Occorre quindi fare delle scelte ben precise e adottare strategie adeguate per evitare di consumare piatti con picchi calorici e grassi esagerati.
Ora è vero che nell’ultimo post esortavo a non aver paura di usare grassi e oli, ma sempre con una certa misura di equilibrio naturalmente.
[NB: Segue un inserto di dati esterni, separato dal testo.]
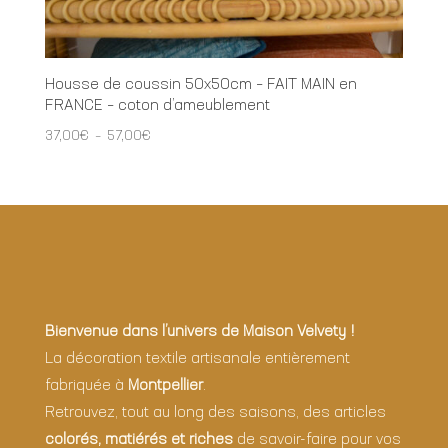
Housse de coussin 50x50cm – FAIT MAIN en
FRANCE – coton d’ameublement
Plage
37,00
€
–
57,00
€
de
prix :
37,00€
à
57,00€
Bienvenue dans l’univers de Maison Velvety !
La décoration textile artisanale entièrement
fabriquée à
Montpellier
.
Retrouvez, tout au long des saisons, des articles
colorés, matiérés et riches
de savoir-faire pour vos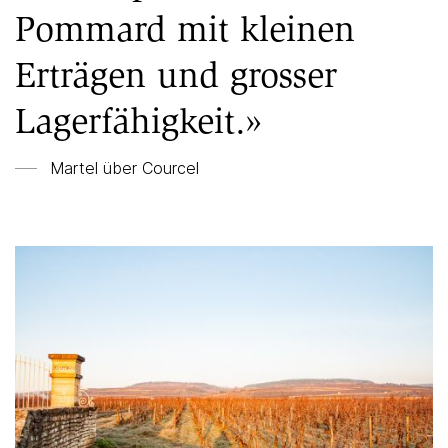
Pommard mit kleinen
Erträgen und grosser
Lagerfähigkeit.»
Martel über
Courcel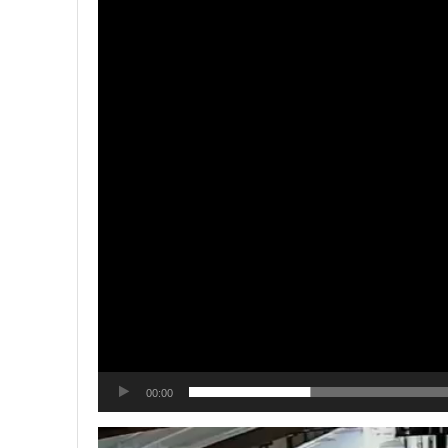
00:00
Tocador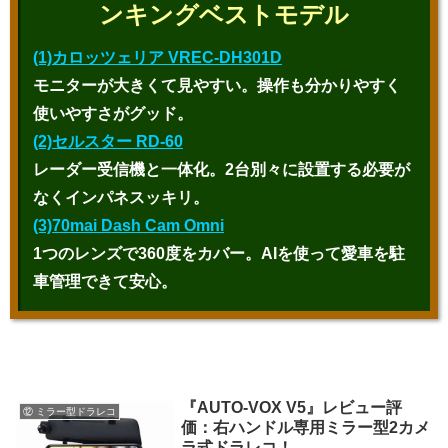
ンキングベストモデル
(1)カロッツェリア VREC-DH301D
モニターが大きくて見やすい。操作も分かりやすく
使いやすさがグッド。
(2)セルスター RD-60
レーダー受信機と一体化。2台別々に設置する必要が
なくインパネスッキリ。
(3)70mai Dash Cam Omni
1つのレンズで360度をカバー。AIを使って愛車を駐
車管理できて安心。
『AUTO-VOX V5』レビュー評
⑫ ミラー型ドラレコ
価：右ハンドル専用ミラー型2カメ
ラ式ドラレコ！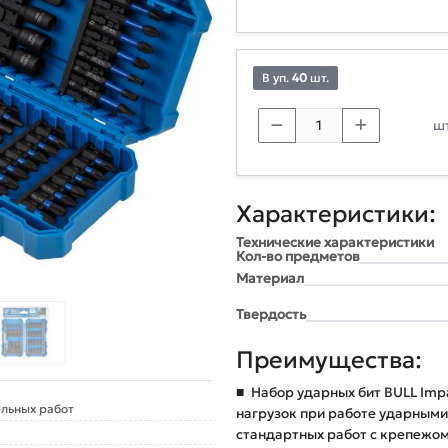
В уп.
40
шт.
шт
Характеристики:
Технические характеристики
Кол-во предметов
Материал
Твердость
Преимущества:
■
Набор ударных бит BULL Imp
льных работ
нагрузок при работе ударными
стандартных работ с крепежом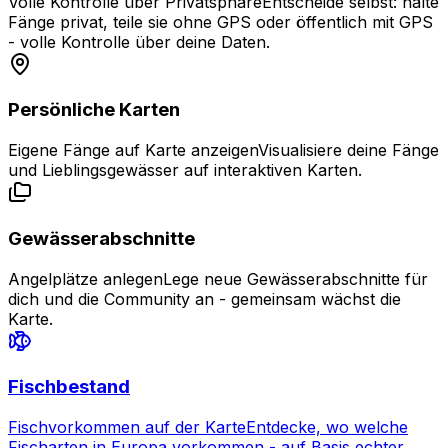
Volle Kontrolle über Privatsphäre
Entscheide selbst: halte
Fänge privat, teile sie ohne GPS oder öffentlich mit GPS
- volle Kontrolle über deine Daten.
Persönliche Karten
Eigene Fänge auf Karte anzeigen
Visualisiere deine Fänge
und Lieblingsgewässer auf interaktiven Karten.
Gewässerabschnitte
Angelplätze anlegen
Lege neue Gewässerabschnitte für
dich und die Community an - gemeinsam wächst die
Karte.
Fischbestand
Fischvorkommen auf der Karte
Entdecke, wo welche
Fischarten in Europa vorkommen - auf Basis echter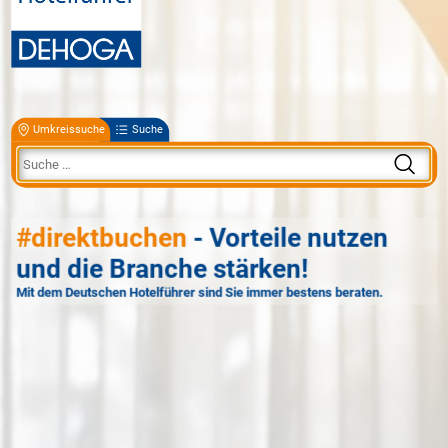
Umkreissuche
Suche
#direktbuchen
- Vorteile nutzen
und die Branche stärken!
Mit dem Deutschen Hotelführer sind Sie immer bestens beraten.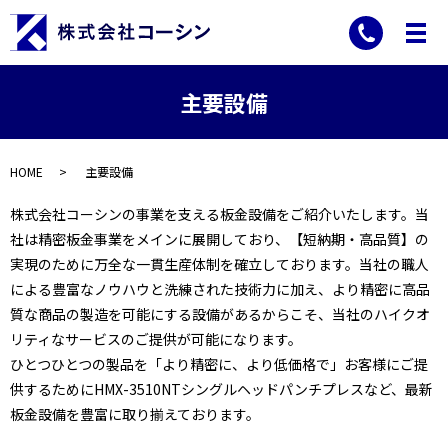
主要設備
HOME
主要設備
株式会社コーシンの事業を支える板金設備をご紹介いたします。当
社は精密板金事業をメインに展開しており、
【短納期・高品質】の
実現のために万全な一貫生産体制を確立しております。当社の職人
による豊富なノウハウと洗練された技術力に加え、より精密に高品
質な商品の製造を可能にする設備があるからこそ、当社のハイクオ
リティなサービスのご提供が可能になります。
ひとつひとつの製品を「より精密に、より低価格で」お客様にご提
供するためにHMX-3510NTシングルヘッドパンチプレスなど、最新
板金設備を豊富に取り揃えております。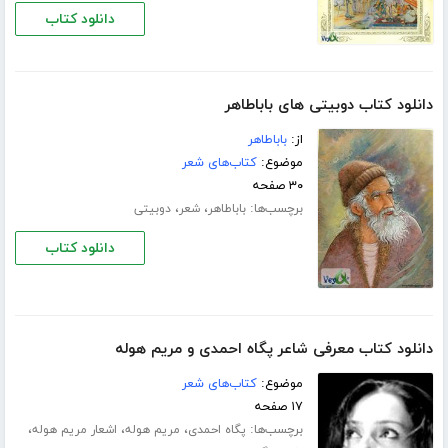
دانلود کتاب
دانلود کتاب دوبیتی های باباطاهر
از:
باباطاهر
موضوع:
کتاب‌های شعر
۳۰ صفحه
برچسب‌ها:
،
،
باباطاهر
شعر
دوبیتی
دانلود کتاب
دانلود کتاب معرفی شاعر پگاه احمدی و مریم هوله
موضوع:
کتاب‌های شعر
۱۷ صفحه
برچسب‌ها:
،
،
،
پگاه احمدی
مریم هوله
اشعار مریم هوله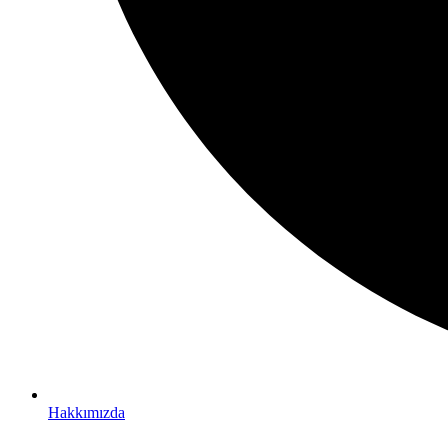
Hakkımızda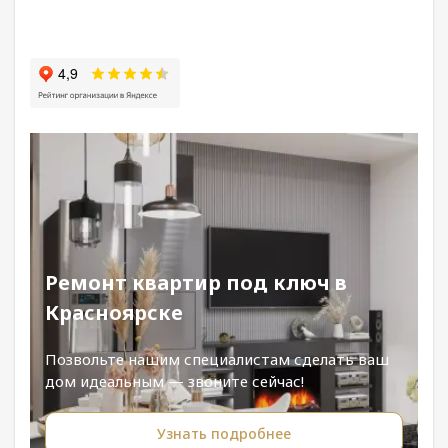
Ремонт квартир под ключ в
Красноярске
Позвольте нашим специалистам сделать ваш
дом идеальным — звоните сейчас!
Узнать подробнее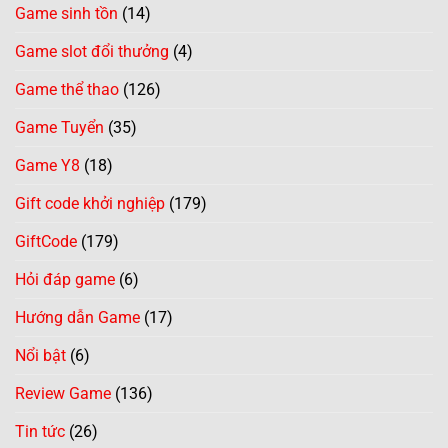
Game sinh tồn
(14)
Game slot đổi thưởng
(4)
Game thể thao
(126)
Game Tuyển
(35)
Game Y8
(18)
Gift code khởi nghiệp
(179)
GiftCode
(179)
Hỏi đáp game
(6)
Hướng dẫn Game
(17)
Nổi bật
(6)
Review Game
(136)
Tin tức
(26)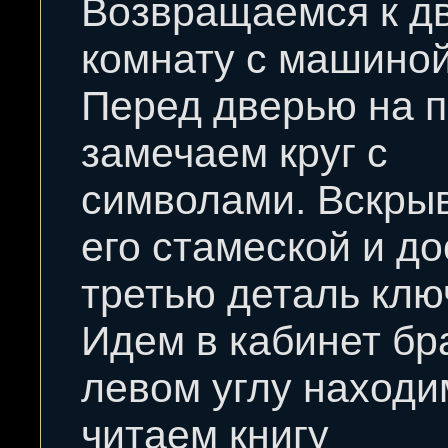
Возвращаемся к д
комнату с машиной
Перед дверью на 
замечаем круг с
символами. Вскры
его стамеской и д
третью деталь клю
Идем в кабинет бр
левом углу находи
читаем книгу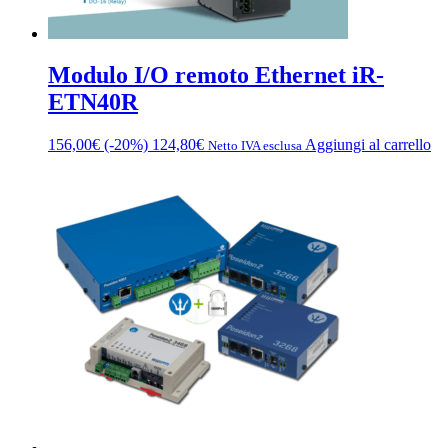
Modulo I/O remoto Ethernet iR-
ETN40R
156,00
€
(-20%)
124,80
€
Aggiungi al carrello
Netto IVA esclusa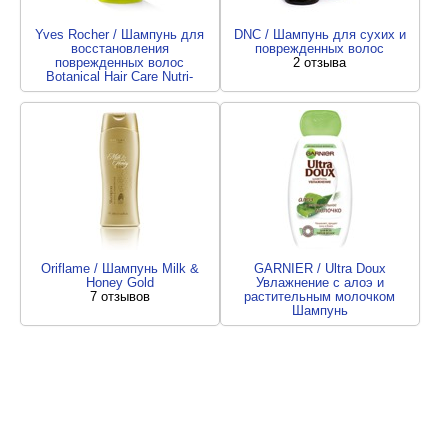
Yves Rocher / Шампунь для
DNC / Шампунь для сухих и
восстановления
поврежденных волос
поврежденных волос
2 отзыва
Botanical Hair Care Nutri-
Repair Treatment Shampoo
1 отзыв
Oriflame / Шампунь Milk &
GARNIER / Ultra Doux
Honey Gold
Увлажнение c алоэ и
7 отзывов
растительным молочком
Шампунь
1 отзыв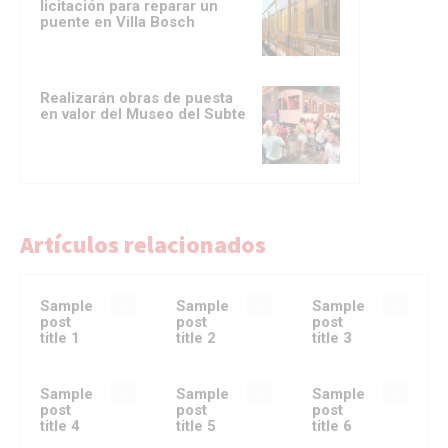
licitación para reparar un
puente en Villa Bosch
Realizarán obras de puesta
en valor del Museo del Subte
Artículos relacionados
Sample
Sample
Sample
post
post
post
title 1
title 2
title 3
Sample
Sample
Sample
post
post
post
title 4
title 5
title 6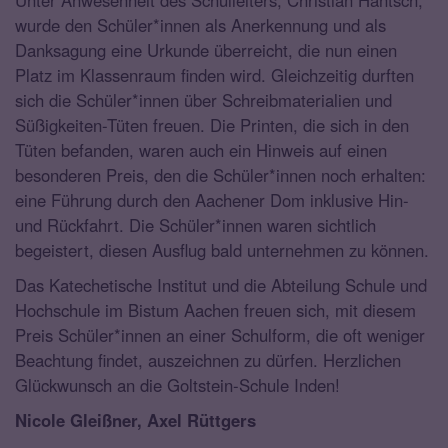
Unter Anwesenheit des Schulleiters, Christian Häntsch,
wurde den Schüler*innen als Anerkennung und als
Danksagung eine Urkunde überreicht, die nun einen
Platz im Klassenraum finden wird. Gleichzeitig durften
sich die Schüler*innen über Schreibmaterialien und
Süßigkeiten-Tüten freuen. Die Printen, die sich in den
Tüten befanden, waren auch ein Hinweis auf einen
besonderen Preis, den die Schüler*innen noch erhalten:
eine Führung durch den Aachener Dom inklusive Hin-
und Rückfahrt. Die Schüler*innen waren sichtlich
begeistert, diesen Ausflug bald unternehmen zu können.
Das Katechetische Institut und die Abteilung Schule und
Hochschule im Bistum Aachen freuen sich, mit diesem
Preis Schüler*innen an einer Schulform, die oft weniger
Beachtung findet, auszeichnen zu dürfen. Herzlichen
Glückwunsch an die Goltstein-Schule Inden!
Nicole Gleißner, Axel Rüttgers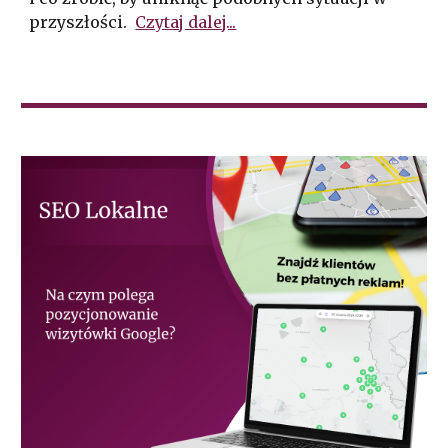
przyszłości.
Czytaj dalej...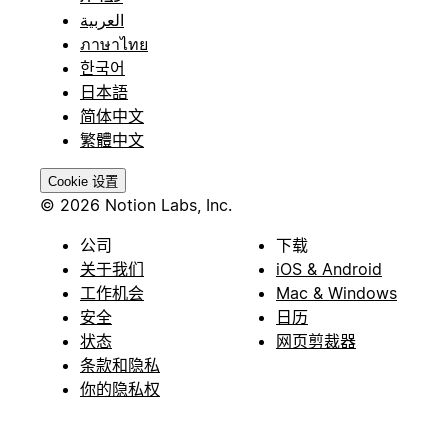
العربية
ภาษาไทย
한국어
日本語
简体中文
繁體中文
Cookie 设置
© 2026 Notion Labs, Inc.
公司
下载
关于我们
iOS & Android
工作机会
Mac & Windows
安全
日历
状态
网页剪裁器
条款和隐私
你的隐私权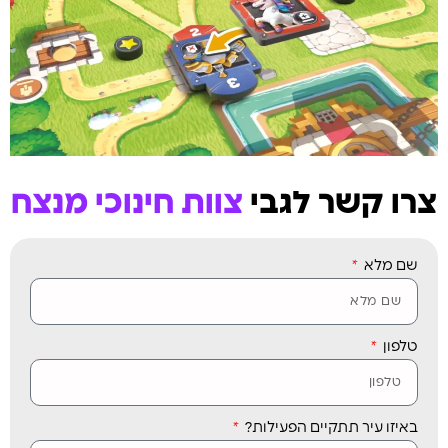
צרו קשר לגבי
צוות חינוכי מנצח
שם מלא
טלפון
באיזו עיר תתקיים הפעילות?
Quindi quello che si potrebbe fare è, nella soluzione più diffusa e classica, tagliare a fette non troppo spesse, grigliare con cura e poi condire con leggerezza le melanzane.
All’opposto quello che avviene con le ricette più tradizionali, friggere in olio più o meno abbondante con una succulenza finale sicuramente impareggiabile se guardiamo al puro lato organolettico e godereccio.
Cosa che si può fare se l’uso non è frequente, sopratutto se l’olio utilizzato è un ottimo succo delle olive, ma certamente da circoscrivere con attenzione come accennavo poco fa.
Un altra strada prevede il passaggio a vapore delle fette o in alternativa tramite lessatura e successiva asciugatura dall’acqua in eccesso, soluzione abbastanza interessante dal punto di vista strettamente dietetico e di alleggerimento con però diverse lacune dal lato sapore e consistenza.
In realtà la soluzione è molto perfezionabile basta pensare all’uso di un brodo specifico molto profumato con erbe aromatiche e spezie rispetto alla sola acqua, ci si deve meglio impegnare in ogni caso.
Probabilmente la soluzione più efficace è un compromesso tra olio e acqua, ovvero un emulsione che lega entrambi insieme a un mix di aromi vari (e anche altri liquidi volendo) in cui intingere le melanzane per poi passare e una pre cottura in forno.
È la soluzione che ho percorso nelle prove degli involtini e che appena riesco vi traduco in una ricetta definitiva scegliendo il ripieno più convincente e buono (almeno per me).
Quindi avremo modo di riparlarne e approfondire tutta la questione!!!